Ali bin Heyti hazretleri “rahmetullahi aleyh”, Evliyanın büyüklerindendir. 
 
O devirde Acem şahı, Müslümanlarla savaşmayı kararlaştırdı. 
Ordusunu alıp, Bağdat’ın yakınında karargah kurdu. 
 
Çünkü müminlerin padişahı Bağdat’ta otururdu o vakit. 

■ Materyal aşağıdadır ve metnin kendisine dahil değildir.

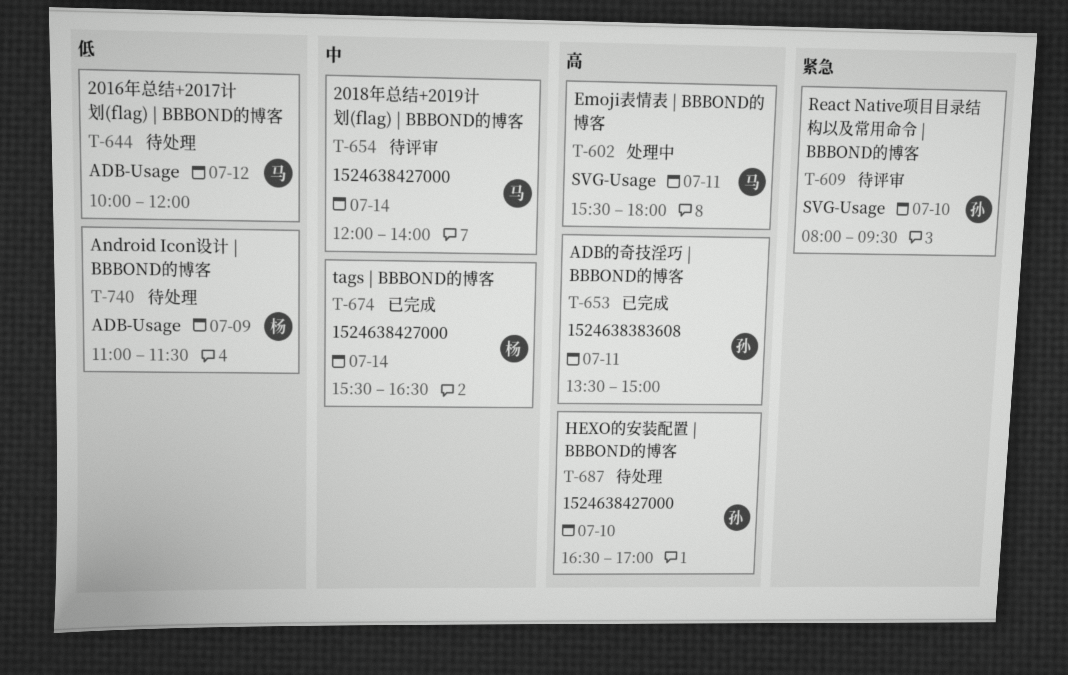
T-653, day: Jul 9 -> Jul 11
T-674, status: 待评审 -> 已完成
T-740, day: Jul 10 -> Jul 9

Ama askeri az olduğundan üzüldü. 
 
Ve gidip Gavs-ül azam Abdülkadir-i Geylani hazretlerinden “rahmetullahi aleyh” manen yardım istedi. 
 
Büyük Veli o esnada Ali bin Heyti hazretleriyle sohbet ediyorlardı baş başa. 
 
Bu haberi alınca bıraktı sohbeti. 
Ali bin Heyti hazretlerine; 
- Hemen kalk! Düşman tarafına birini gönder ki, düşman askerini Bağdat’a sokmasın, buyurdu. 
 
Hizmetçisini gönderdi 
 
Ali bin Heyti hazretleri; 
- Baş üstüne efendim! dedi ve eve gitti. 
 
Hizmetçisine; 
- Çabuk Acem askerlerinin olduğu yere git! buyurdu. Bir çardak altında üç kişi göreceksin ki, onlar Acem şahının kumandanlarıdır. Onlara; “Kalkıp gidin buradan! Zira Ali bin Heyti böyle istiyor” de. 
 
Ve ekledi: 
- Eğer “Gitmeyiz” derlerse, Benden söylemesi, gerisini siz bilirsiniz de ve geri dön! 
 
Hizmetçi, 
- Peki deyip, çıktı yola. 
 
Derhal çıkıp gidin! 
 
O yere gidince, bir çardakta oturan üç kişi gördü gerçekten. 
 
Onlara yaklaşıp; 
- Derhal çıkıp gidin bu yerden! Zira Ali bin Heyti hazretleri böyle emrediyor, dedi. 
 
Onlar, Ali bin Heyti ismini duyar duymaz; 
- Peki dediler mecburen. 
 
Hiç itiraz etmediler. 
Daha doğrusu edemediler. 
 
Askerlerine; 
- Geri dönüyoruz! tâlimatı verdiler. 
Ve acele toparlanıp, Bağdat’ı terk ettiler.